Then they spent the offseason signing a trio of players from the Baltimore Ravens (Jared Gaither, Kelly Gregg, and Le’Ron McClain) and added the No. 2 wide receiver they needed in Steve Breaston. But everything got turned around on them this season.
Losing S Eric Berry, Charles and Cassel to injuries was a major blow. If that wasn’t enough, Haley was on his third different offensive coordinator in three seasons, and he was rumored to have a poor working relationship with team GM Scott Pioli, which left the team’s chemistry suspect.
It was clear his days in Kansas City were numbered.
There were two points that really stood out in his downfall.
First was the Chiefs final 2011 preseason game against the Packers. Typically, most teams sit their starters early in that final preseason game in order to give their backups one final chance to earn a roster spot. But the Chiefs kept their starters in for most of the game. Even after Cassel was injured and had to be replaced by QB Tyler Palko, it was clear that he was only on the bench because he was hurt. Every other starter appeared to be on the field well into the fourth quarter. And they still lost to a collection of backups by a score of 20-19. This game made it clear that the Chiefs weren’t as good as I expected. And the decision by Haley to play his starters for so much of the game was baffling.
Second was Haley’s final game as Chiefs head coach — a 37-10 beating at the hands of the Jets on Sunday. Now the Jets have a very good defense, but it was shocking that the Chiefs were held to minus-19 yards of offense in the first half. That’s an amazingly bad performance. When I first noticed that stat on Sunday afternoon, I commented that someone should be benched or fired for it. Kansas City mayor Sly James thought the same thing, and tweeted that he wanted to see backup QB Ricky Stanzi. And while Stanzi never played, Haley was fired the next day.
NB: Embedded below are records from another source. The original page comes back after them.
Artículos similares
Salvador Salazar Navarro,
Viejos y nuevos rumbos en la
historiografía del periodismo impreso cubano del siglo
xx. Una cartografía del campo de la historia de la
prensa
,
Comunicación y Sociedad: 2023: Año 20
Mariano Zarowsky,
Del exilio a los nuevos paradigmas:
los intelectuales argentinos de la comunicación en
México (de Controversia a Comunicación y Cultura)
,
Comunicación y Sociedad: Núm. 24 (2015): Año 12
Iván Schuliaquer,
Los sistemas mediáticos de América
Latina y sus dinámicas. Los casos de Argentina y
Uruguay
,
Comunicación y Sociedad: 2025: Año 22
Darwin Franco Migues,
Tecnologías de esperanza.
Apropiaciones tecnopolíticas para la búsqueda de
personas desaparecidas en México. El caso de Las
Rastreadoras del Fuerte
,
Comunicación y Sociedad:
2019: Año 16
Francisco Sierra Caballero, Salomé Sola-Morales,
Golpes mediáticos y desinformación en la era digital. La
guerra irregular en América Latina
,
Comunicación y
Recently Haley had mentioned in private that he considered resigning so he could speak freely about the chaotic atmosphere in the Chiefs organization. While Haley might not deserve all the blame for such chaos, it’s hard to imagine he deserves none of it. I don’t know if Pioli is the right GM for the job, but something had to change in Kansas City, and I’m not surprised the first move was Haley’s firing.